Developing Your Own Cloud Provider Extension

The current Kubernetes Cloud Provider is under restructuring:

  • v1.6 added the standalone cloud-controller-manager service, enabling cloud providers to build their own cloud-controller-manager without having to touch Kubernetes' core code.

  • v1.7-v1.10 further separated cloud-controller-manager from Controller Manager, and Cloud Controller's logic was decoupled.

  • v1.11 saw the External Cloud Provider upgrade to Beta.

Creating a new Cloud Provider for a new cloud supplier entails:

  • Writing a cloud provider code that implements cloudprovider.Interface.

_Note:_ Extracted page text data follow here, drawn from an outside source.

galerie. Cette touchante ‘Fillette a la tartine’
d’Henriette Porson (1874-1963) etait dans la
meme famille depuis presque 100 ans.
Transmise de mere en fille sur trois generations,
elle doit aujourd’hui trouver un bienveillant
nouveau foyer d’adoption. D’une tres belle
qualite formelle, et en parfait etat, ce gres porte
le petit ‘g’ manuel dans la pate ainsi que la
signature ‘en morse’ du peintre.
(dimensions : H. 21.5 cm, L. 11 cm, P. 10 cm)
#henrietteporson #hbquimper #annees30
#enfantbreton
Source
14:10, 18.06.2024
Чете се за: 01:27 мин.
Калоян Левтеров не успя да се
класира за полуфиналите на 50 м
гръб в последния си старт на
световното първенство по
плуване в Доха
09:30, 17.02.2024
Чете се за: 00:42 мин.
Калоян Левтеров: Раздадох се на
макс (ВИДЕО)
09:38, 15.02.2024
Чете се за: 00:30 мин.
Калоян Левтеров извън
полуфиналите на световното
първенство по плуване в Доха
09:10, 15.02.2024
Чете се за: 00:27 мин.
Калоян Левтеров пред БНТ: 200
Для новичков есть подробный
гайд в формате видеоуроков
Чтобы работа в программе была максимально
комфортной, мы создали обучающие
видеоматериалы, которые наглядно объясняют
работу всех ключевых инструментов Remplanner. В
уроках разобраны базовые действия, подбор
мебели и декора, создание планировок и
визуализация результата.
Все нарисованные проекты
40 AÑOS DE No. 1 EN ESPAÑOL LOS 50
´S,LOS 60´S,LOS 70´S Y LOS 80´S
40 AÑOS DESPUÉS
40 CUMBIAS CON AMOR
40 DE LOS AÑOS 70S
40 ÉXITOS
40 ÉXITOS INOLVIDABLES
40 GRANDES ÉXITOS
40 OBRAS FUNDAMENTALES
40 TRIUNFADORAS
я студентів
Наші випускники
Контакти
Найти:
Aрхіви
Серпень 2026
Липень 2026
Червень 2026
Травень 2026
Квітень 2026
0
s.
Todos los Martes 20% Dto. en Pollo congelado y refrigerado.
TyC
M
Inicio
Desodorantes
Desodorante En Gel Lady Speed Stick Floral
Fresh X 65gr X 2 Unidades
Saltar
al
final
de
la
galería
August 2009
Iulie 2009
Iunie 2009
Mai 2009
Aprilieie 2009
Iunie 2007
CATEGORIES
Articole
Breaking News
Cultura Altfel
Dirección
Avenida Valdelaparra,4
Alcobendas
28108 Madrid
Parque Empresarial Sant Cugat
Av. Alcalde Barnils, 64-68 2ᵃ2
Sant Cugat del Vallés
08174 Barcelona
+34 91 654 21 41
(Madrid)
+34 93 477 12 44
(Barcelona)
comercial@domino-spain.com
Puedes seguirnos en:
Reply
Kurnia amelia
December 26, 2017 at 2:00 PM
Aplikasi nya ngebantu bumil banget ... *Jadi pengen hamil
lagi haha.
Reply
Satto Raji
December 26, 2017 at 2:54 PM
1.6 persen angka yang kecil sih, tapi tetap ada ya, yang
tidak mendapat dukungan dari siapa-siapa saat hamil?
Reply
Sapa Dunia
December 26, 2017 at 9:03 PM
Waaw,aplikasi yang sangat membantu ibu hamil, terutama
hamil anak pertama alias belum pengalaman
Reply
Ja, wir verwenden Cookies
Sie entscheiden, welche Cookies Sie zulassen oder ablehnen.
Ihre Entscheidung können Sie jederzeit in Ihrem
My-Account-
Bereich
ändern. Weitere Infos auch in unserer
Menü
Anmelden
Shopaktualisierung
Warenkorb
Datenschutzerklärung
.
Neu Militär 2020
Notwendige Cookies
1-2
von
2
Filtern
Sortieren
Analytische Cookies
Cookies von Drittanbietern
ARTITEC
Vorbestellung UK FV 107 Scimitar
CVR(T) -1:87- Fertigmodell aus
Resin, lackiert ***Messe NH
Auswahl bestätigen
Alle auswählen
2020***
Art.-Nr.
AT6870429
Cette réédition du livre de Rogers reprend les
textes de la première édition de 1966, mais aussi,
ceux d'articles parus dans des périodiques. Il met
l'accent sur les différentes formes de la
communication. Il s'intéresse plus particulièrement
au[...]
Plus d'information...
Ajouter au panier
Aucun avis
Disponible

  • Linking the cloud provider to cloud-controller-manager.

    • Import the new cloud provider into cloud-controller-manager: import "pkg/new-cloud-provider".

    • Pass the name of the new cloud provider at initialization, such as cloudprovider.InitCloudProvider("rancher", s.CloudConfigFile).

  • Configuring the kube-controller-manager by --cloud-provider=external.

  • Starting the cloud-controller-manager.

Further guidance and detailed implementation can be found at rancher-cloud-controller-manager and cloud-controller-manager.